Öncelikle buna aracı olduğunuz için sizlere şükran borçluyum, çok teşekkür ederim. Biz, kitaba çağıran ve kitap üzerine inşa edilmiş ve ihya olmuş muhteşem bir medeniyetin sakinleriyiz. Bize miras bırakılan medeniyet şuuruna vakıf bir toplum olarak, başvurmamız gereken tek reçete; ihmal ettiğimiz, sonsuz bir hakikatin anahtarı ve uyanışımıza aralanan kapı olan o kutlu kitabın “oku” emridir. Bu okumayı ister yontarak, ister çizerek, ister yazarak, ister kodlayarak, ister fotoğraflayarak yapalım.

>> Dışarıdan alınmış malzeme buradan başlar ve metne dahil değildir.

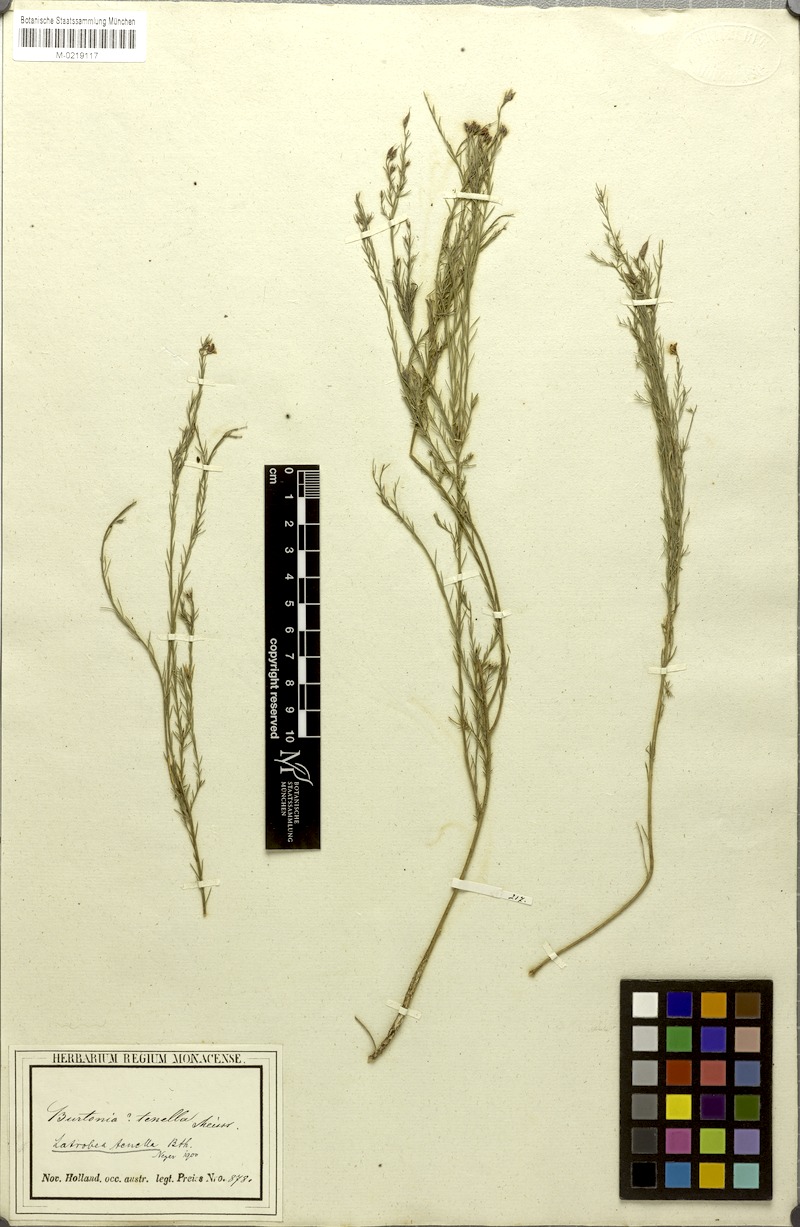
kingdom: Plantae
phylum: Tracheophyta
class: Magnoliopsida
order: Fabales
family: Fabaceae
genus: Latrobea
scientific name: Latrobea tenella
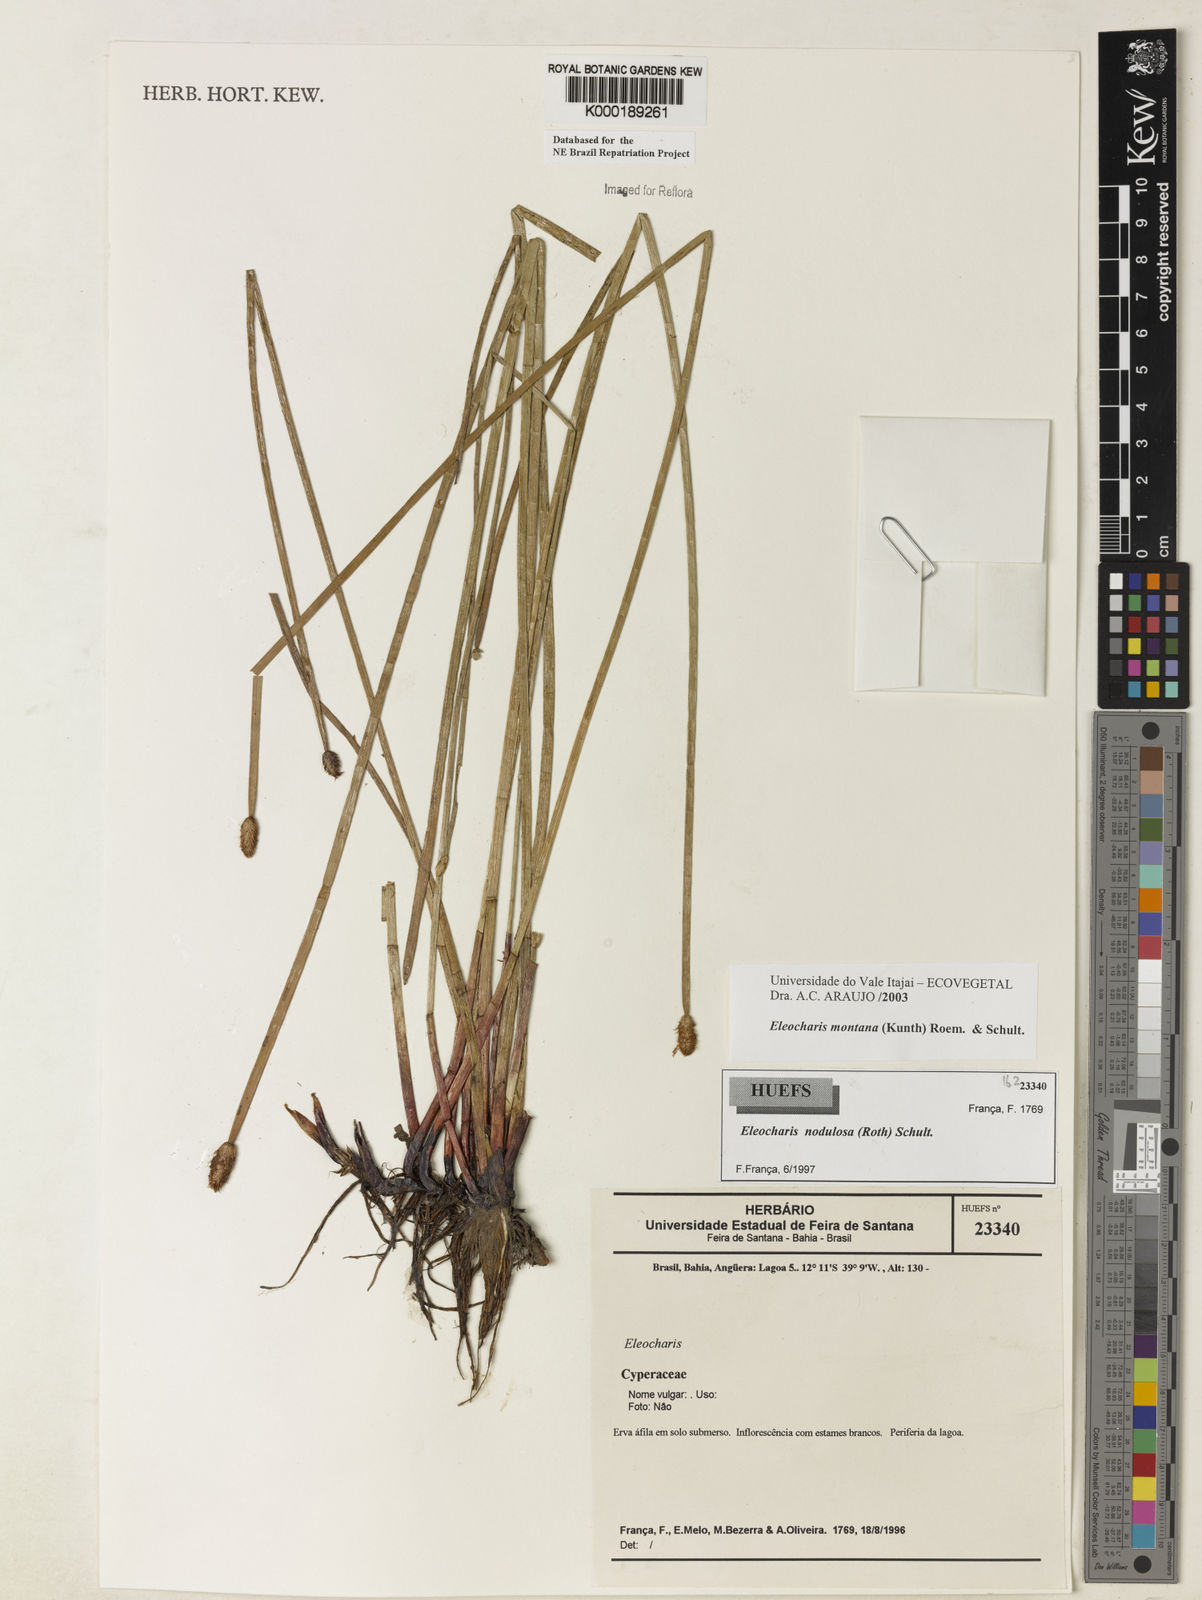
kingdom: Plantae
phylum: Tracheophyta
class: Liliopsida
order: Poales
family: Cyperaceae
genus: Eleocharis
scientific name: Eleocharis montana
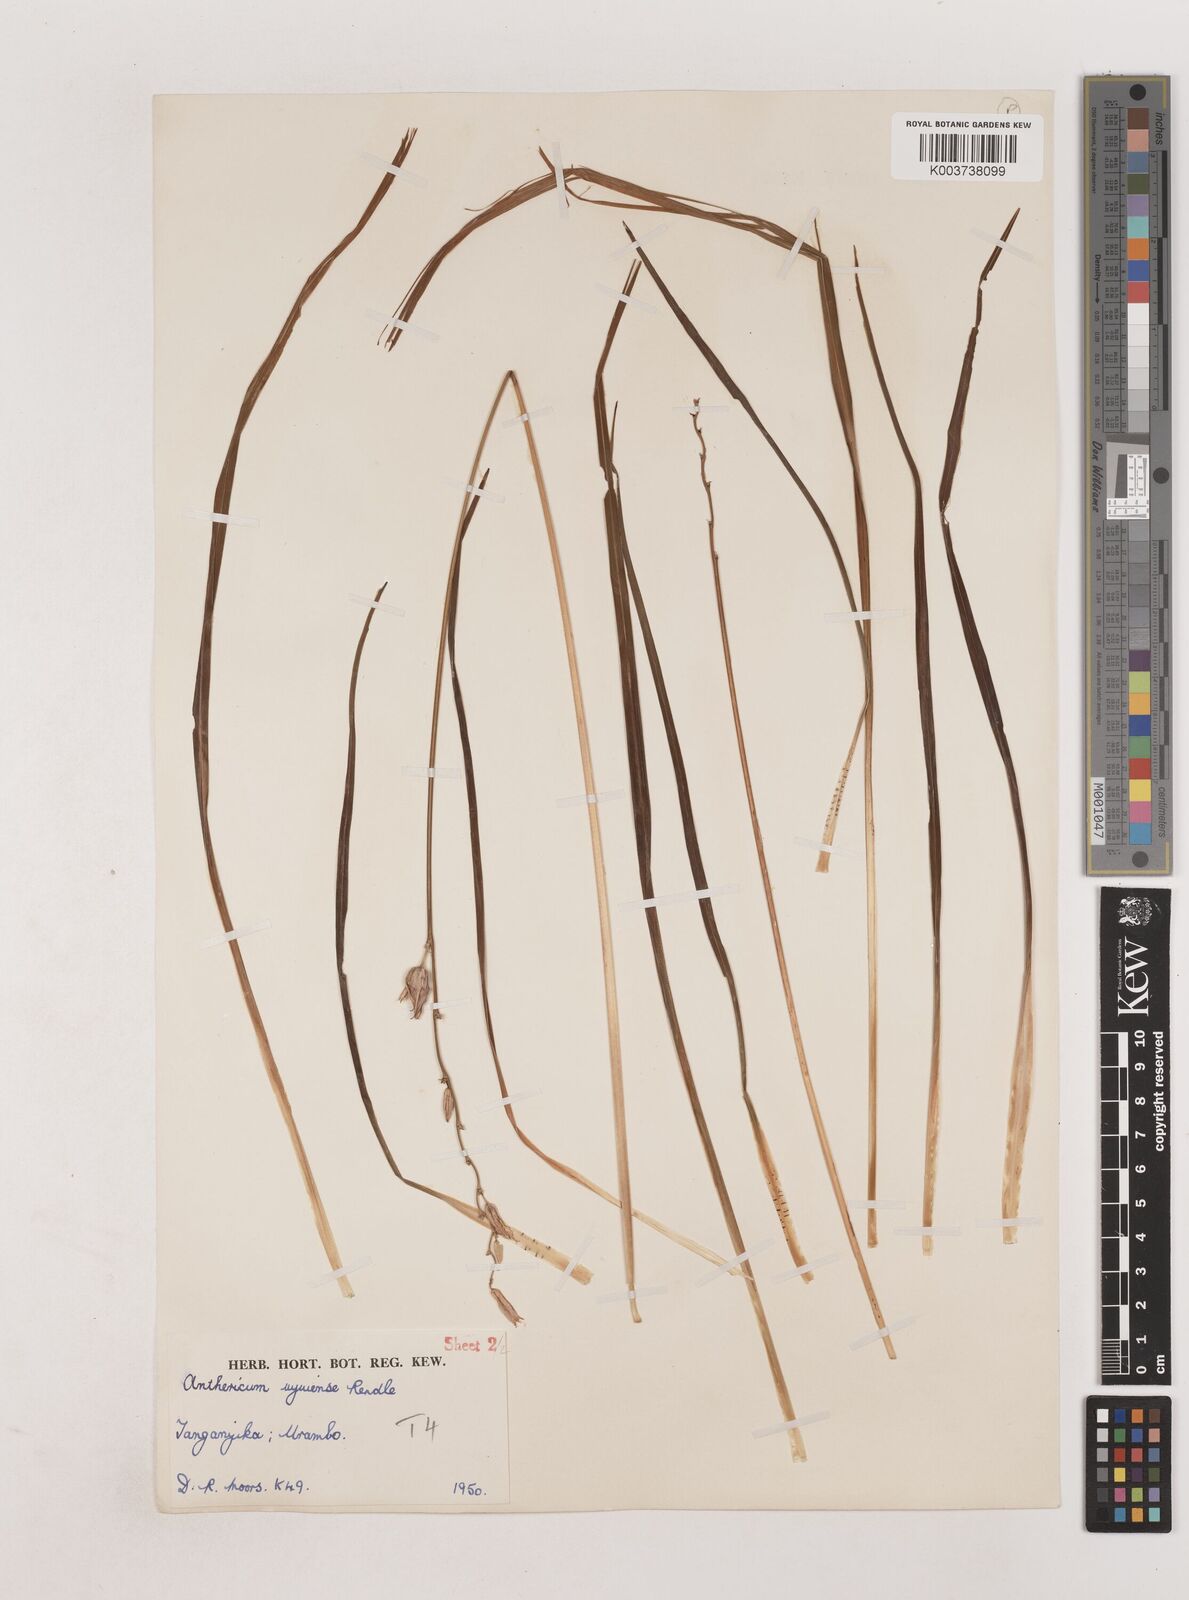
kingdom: Plantae
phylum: Tracheophyta
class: Liliopsida
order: Asparagales
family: Asparagaceae
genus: Chlorophytum
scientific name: Chlorophytum cameronii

Ne şekilde olursa olsun; düşünce duyargalarımızı insani, adil ve güzel olana ayarlamamız gerekir ki yaşamın aydınlık yanına ulaşabilelim. Bu da ancak içinden çıktığımız medeniyetin sesine kulak vererek kendimizi yine ve yeniden keşfetmekle mümkündür. Keşfetmeyi öğrenelim.

Yorumlar 2
Mustafa Muhammed Can 14 Şubat 2021 20:55

Behçet Gülenay'ın Suda Yanan Ayetler romanını okumadan onu okudum demeyin.

Şeyda 11 Şubat 2021 02:28

Yıllar önce "Siyah Zamanlar" adlı şiir kitabıyla muhteşem kalemiyle tanıştım. Güneşten damıtılan şiir tarzıyla hayran kalmıştım yazara. Daha doğrusu şaire. Çünkü bana göre önce şair sonra yazar... O zamanlar 'Behçet Yani' müstearıyla yazıyordu. Sanki bütün şiirleri benim için yazmıştı. Bam telime dokunmuştu. Behçet Gülenay'ı okumanızı şiddetle tavsiye ederim.